K Wah International reports 2016 underlying profit up 113pc, lifted by robust sales

PUBLISHED : Tuesday, 21 March, 2017, 4:45pm
UPDATED : Tuesday, 21 March, 2017, 4:49pm

K Wah International Holdings reported 2016 underlying profit jumped 113 per cent to HK$2.8 billion (US$360.53 million), lifted by robust property sales in Hong Kong and the mainland.

The mid-sized developer said profit attributable to equity holders rose to HK$3.18 billion, compared to HK$1.37 billion a year earlier, according to a filing to the Hong Kong stock exchange on Tuesday.

Mainly driven by sales of Grand Summit in Shanghai, J Wings and J Metropolis in Guangzhou, Silver Cove in Dongguan, Twin Peaks in Hong Kong, as well as the rental income of the Shanghai K Wah Centre, the developer saw its revenue rise to HK$9.6 billion compared to HK$4.7 billion in 2015.

The gains came as Hong Kong, the least affordable city in the world, saw record home prices against a backdrop of a slowing economy and dwindling mainland tourist visits.

“Hong Kong’s property market has seen a roller coster year in 2016,” said Lui Che-woo, chairman of K Wah. “Although the government rolled out new cooling measures for the sector, strong demand from home buyers has supported the sector to maintain stable growth.”

Low interest rates, smaller units rolled out by developers, as well as strong interest among mainland Chinese property investors have propelled the property market despite a raft of cooling measures, which includes an expansion of stamp duties for property transactions for the first time in three years in November.

Hong Kong raises stamp duty to tame surging home prices in the world’s least affordable city

K Wah said attributable contracted sales of the group amounted to HK$13 billion in 2016, with HK$6.7 billion expected to be recognised in 2017 and 2018, helped by robust sales of joint projects in Hong Kong, Shanghai, Nanjing, Dongguan and Guangzhou.

Earnings per share amounted to HK$1.07. The company declared a full year dividend per share of 18 HK cents.

The developer said it was planning to offer additional housing units in 2017, as it has been buying new lands at record prices both in Hong Kong and mainland.

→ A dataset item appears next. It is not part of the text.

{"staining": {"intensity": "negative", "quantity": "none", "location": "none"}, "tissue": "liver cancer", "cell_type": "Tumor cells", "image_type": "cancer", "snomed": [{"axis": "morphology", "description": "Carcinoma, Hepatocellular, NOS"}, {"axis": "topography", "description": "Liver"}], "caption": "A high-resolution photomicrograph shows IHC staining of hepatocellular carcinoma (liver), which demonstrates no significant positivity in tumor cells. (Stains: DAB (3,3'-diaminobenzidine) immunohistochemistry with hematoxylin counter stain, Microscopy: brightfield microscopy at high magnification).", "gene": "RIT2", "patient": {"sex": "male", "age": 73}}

K Wah beat out 15 mainland and Hong Kong developers in December by paying HK$ 5.9 billion for a residential site at the Kai Tak area in eastern Kowloon.

K Wah said it was confident on the property market outlook with prices to remain stable in 2017.

“The overall residential market price however seems unaffected and remains on the upward trend commenced in March 2016,” the company said in the filing.

K Wah’s shares were up 1 per cent to HK$4.99 in afternoon trading in Hong Kong following the midday results announcement.